I am given a rdd. Example: test = sc.parallelize([(1,0), (2,0), (3,0)])
I need to get the Cartesian product and remove resulting tuple pairs that have duplicate entries. In this toy example these would be ((1, 0), (1, 0)), ((2, 0), (2, 0)), ((3, 0), (3, 0)).
I can get the Cartesian product as follows: NOTE The collect and print statements are there ONLY for troubleshooting.
def compute_cartesian(rdd):
result1 = sc.parallelize(sorted(rdd.cartesian(rdd).collect()))
print(type(result1))
print(result1.collect())
My type and output at this stage are correct:
<class 'pyspark.rdd.RDD'>
[((1, 0), (1, 0)), ((1, 0), (2, 0)), ((1, 0), (3, 0)), ((2, 0), (1, 0)), ((2, 0), (2, 0)), ((2, 0), (3, 0)), ((3, 0), (1, 0)), ((3, 0), (2, 0)), ((3, 0), (3, 0))]
But now I need to remove the three pairs of tuples with duplicate entries.
Tried so far:
- .distinct() This runs but does not produce a correct resulting rdd.

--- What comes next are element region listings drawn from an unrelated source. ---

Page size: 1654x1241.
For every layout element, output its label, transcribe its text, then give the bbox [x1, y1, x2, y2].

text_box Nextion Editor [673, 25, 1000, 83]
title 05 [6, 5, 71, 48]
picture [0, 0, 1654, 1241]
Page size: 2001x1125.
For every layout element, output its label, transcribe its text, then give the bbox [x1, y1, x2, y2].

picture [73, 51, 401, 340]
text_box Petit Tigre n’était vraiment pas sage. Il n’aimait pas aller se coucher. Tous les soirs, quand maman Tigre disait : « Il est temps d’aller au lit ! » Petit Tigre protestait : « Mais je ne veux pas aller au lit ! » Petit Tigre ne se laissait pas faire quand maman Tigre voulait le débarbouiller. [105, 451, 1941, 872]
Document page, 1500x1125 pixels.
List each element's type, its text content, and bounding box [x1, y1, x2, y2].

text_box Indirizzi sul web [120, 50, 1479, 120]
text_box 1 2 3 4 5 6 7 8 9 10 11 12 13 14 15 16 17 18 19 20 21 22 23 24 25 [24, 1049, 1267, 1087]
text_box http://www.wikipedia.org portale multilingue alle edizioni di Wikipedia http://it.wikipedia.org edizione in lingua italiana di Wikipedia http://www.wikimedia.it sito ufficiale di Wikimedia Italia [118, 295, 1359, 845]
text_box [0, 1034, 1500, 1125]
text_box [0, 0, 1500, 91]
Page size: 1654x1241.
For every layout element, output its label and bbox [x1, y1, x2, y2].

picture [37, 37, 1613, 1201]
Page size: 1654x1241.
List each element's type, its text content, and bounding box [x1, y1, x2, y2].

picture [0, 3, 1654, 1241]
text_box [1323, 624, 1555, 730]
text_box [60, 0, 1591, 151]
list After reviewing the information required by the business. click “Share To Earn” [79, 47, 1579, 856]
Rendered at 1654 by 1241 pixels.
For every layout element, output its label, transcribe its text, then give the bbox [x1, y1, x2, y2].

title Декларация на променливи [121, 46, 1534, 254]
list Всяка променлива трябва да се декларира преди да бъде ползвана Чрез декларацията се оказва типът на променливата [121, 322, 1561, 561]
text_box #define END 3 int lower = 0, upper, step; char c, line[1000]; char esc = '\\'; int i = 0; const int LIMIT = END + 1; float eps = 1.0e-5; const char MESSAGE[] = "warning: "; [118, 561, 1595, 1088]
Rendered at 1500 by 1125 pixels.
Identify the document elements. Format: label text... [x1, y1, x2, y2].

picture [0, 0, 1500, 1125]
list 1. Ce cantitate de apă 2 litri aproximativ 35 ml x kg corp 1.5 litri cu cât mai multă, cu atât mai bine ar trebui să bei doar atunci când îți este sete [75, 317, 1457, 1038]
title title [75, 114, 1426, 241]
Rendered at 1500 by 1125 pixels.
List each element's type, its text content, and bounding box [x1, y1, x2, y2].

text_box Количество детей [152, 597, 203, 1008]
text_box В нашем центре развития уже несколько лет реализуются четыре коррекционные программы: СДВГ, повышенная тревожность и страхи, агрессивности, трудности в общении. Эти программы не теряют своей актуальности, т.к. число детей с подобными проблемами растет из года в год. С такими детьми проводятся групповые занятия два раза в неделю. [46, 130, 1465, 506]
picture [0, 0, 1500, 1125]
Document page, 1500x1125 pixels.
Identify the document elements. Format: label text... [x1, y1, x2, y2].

- .dropDuplicates() Will not run. I assume this is an incorrect usage of .dropDuplicates().
- Manual function:
Without an RDD this task is easy.
# Remove duplicates
for elem in result:
if elem[0] == elem[1]:
result.remove(elem)
print(result)
print("After: ", len(result))
This was a function I wrote that removes duplicate tuple pairs and then spits out the resulting len so I could do a sanity check.
I am just not sure how to directly perform actions on the RDD, in this case remove any duplicate tuple pairs resulting from the Cartesian product, and return an RDD.
Yes, I can .collect() it, perform the operation, and then re-type it as an RDD, but that defeats the purpose. Suppose this was billions of pairs. I need to perform the operations on the rdd and return an rdd.